Options for using 529 plans to pay for distance learning and online learning are limited, especially for K-12 and homeschooled students. Some members of Congress are calling for expanding coverage due to the coronavirus pandemic’s zoomification of elementary, secondary and postsecondary education. This would help families or children who are now learning from home.

Currently, qualified education expenses for a 529 plan include college tuition and fees and up to $10,000 per year in K-12 tuition.

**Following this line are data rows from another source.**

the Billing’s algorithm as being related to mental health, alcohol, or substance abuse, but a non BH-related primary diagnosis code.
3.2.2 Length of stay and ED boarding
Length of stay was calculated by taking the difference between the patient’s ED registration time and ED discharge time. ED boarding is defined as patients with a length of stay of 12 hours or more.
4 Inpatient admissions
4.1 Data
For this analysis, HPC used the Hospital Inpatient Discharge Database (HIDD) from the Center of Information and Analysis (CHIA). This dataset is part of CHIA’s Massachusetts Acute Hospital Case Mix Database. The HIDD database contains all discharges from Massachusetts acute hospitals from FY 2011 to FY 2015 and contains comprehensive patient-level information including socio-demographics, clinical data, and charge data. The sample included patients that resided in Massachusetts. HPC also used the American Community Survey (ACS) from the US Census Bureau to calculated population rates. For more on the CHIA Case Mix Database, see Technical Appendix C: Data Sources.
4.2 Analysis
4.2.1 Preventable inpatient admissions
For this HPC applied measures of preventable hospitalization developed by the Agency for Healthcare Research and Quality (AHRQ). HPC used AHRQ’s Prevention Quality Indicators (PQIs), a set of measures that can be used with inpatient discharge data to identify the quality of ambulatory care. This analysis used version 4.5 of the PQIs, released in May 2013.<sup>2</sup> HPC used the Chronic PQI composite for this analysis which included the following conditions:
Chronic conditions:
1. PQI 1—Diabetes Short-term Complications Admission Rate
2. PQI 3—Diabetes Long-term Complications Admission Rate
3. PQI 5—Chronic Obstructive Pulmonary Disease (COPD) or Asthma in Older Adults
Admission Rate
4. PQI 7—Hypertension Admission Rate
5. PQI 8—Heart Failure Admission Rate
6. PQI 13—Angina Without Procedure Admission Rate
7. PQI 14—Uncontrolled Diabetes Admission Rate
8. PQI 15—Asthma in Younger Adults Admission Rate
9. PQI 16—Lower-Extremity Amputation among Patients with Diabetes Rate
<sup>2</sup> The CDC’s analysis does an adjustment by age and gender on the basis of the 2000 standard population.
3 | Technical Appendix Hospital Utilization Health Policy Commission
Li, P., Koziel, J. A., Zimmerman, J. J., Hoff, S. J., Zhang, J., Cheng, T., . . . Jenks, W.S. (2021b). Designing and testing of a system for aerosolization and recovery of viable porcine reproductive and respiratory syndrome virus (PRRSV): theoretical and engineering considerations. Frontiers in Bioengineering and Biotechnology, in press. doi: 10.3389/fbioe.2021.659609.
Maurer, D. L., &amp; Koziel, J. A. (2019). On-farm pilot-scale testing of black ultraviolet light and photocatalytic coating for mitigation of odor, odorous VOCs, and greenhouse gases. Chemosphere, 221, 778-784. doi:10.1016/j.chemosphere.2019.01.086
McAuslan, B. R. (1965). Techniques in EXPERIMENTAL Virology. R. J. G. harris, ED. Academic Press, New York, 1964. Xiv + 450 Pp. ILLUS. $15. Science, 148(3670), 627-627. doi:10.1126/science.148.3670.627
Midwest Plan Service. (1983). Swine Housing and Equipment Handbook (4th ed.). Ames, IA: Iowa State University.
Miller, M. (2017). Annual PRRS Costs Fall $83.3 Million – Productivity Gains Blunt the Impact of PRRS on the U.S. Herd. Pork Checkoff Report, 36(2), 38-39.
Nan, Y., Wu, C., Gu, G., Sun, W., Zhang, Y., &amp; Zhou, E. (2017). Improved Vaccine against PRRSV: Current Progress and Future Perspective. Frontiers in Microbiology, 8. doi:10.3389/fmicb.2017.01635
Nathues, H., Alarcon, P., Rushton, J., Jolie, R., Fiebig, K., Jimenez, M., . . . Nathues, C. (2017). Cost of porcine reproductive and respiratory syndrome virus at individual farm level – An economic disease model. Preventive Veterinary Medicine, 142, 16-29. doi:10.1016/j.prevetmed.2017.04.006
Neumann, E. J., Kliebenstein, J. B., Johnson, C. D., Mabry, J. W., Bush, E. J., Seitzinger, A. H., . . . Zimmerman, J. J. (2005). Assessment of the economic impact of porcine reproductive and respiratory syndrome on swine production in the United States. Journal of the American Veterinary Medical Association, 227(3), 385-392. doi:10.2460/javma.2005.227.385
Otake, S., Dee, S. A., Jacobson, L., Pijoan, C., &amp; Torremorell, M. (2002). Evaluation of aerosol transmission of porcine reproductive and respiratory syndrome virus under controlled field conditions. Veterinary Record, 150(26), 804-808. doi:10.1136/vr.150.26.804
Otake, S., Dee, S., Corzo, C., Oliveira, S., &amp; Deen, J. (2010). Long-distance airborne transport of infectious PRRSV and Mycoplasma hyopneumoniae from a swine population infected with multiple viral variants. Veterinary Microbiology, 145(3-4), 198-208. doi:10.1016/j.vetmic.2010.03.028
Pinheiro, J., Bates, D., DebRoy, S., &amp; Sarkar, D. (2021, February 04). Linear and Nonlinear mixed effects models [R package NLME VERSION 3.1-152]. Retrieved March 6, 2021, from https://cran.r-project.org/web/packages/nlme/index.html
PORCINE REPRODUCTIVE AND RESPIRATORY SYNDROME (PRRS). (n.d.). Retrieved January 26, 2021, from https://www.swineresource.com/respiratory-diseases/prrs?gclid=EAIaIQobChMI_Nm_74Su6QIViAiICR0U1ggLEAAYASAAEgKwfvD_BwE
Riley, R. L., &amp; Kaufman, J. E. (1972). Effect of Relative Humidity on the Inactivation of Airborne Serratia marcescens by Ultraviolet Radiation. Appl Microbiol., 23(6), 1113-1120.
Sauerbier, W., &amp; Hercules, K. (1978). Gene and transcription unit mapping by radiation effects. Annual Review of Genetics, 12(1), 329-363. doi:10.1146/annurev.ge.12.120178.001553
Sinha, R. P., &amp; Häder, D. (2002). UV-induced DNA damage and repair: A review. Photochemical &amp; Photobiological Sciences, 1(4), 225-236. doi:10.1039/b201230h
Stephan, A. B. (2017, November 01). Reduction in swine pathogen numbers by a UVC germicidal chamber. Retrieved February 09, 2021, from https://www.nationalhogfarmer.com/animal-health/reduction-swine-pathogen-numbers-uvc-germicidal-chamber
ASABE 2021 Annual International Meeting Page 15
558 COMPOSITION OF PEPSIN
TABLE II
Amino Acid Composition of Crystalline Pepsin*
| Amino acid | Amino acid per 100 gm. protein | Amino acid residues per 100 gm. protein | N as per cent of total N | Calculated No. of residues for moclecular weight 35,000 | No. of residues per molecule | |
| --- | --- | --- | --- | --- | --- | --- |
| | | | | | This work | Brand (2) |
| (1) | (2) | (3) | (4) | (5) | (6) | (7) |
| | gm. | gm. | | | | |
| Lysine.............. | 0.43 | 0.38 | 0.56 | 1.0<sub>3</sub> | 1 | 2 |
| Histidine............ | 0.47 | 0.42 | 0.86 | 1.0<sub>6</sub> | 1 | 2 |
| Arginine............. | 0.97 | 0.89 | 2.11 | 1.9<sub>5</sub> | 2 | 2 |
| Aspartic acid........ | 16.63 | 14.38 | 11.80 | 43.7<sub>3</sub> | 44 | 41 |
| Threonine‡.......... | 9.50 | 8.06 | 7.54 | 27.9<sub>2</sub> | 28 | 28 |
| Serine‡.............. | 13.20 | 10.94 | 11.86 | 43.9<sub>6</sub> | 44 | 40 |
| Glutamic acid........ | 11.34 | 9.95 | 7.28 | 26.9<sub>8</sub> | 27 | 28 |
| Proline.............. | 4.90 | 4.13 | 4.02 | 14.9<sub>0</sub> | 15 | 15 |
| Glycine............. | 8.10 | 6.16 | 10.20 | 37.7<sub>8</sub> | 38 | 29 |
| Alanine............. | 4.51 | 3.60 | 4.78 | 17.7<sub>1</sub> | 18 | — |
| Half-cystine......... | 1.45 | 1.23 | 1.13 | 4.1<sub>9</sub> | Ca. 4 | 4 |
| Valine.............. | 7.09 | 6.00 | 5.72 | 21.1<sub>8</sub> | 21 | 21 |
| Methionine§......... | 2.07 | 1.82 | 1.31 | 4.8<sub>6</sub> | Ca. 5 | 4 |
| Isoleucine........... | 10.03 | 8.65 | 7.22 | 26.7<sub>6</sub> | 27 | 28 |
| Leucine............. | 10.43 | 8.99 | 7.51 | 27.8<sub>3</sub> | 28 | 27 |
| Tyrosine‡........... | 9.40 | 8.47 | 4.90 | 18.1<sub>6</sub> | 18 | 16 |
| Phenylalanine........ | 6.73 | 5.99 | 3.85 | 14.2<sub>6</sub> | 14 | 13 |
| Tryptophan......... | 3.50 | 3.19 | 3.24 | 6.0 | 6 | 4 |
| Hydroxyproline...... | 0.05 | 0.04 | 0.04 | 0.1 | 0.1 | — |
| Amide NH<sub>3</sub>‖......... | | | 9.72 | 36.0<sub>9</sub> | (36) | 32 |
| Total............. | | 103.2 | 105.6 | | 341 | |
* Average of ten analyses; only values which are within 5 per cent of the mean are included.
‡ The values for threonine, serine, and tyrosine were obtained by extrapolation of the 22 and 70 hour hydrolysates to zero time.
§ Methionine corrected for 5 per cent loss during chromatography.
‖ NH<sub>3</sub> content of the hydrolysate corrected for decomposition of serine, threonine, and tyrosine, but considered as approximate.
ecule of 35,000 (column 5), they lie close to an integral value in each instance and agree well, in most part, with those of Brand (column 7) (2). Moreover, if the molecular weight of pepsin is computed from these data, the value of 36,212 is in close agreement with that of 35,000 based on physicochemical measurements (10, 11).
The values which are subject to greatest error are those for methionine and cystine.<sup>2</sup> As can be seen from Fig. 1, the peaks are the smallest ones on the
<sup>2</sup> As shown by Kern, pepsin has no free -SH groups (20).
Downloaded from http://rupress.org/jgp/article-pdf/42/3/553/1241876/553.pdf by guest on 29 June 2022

The tuition and fees can include accredited online education programs, but not homeschooling expenses.

Qualified expenses include books, supplies and equipment, computers and internet access, and special needs expenses, but for college expenses only.

The Setting Every Community Up for Retirement Enhancement Act of 2019 (SECURE Act) originally included a proposal to allow 529 plans to be used for homeschooling expenses, such as textbooks, online education materials, tutoring services, and dual enrollment programs.

The SECURE Act also included a proposal to allow 529 plans to be used for the same qualified elementary and secondary school expenses as Coverdell education savings accounts, such as tutoring, special needs services, books, supplies and equipment, not just $10,000 in tuition.

Both proposals were dropped from the final version of the legislation that passed the House, in part because of opposition from teacher unions. 

Passage of the legislation was delayed in the U.S. Senate when Senator Ted Cruz (R-Texas) blocked the use of unanimous consent, hoping to restore these proposals. Senator Cruz is a strong supporter of homeschooling. He introduced legislation in 2018 and 2019 to expand qualified education expenses for 529 plans to cover more K-12 education expenses for all students, including homeschool students. 

Representative Bryan Steil (R-Wisconsin) has lead an effort in the U.S. House of Representatives to attach similar legislation to the next coronavirus relief measure.

“With schools closed, students and families are adjusting to online and distance learning. To ease the financial burden on many families, funds in 529 plans should be expanded to help students obtain the needed curriculum material or online educational material.” said Rep. Steil.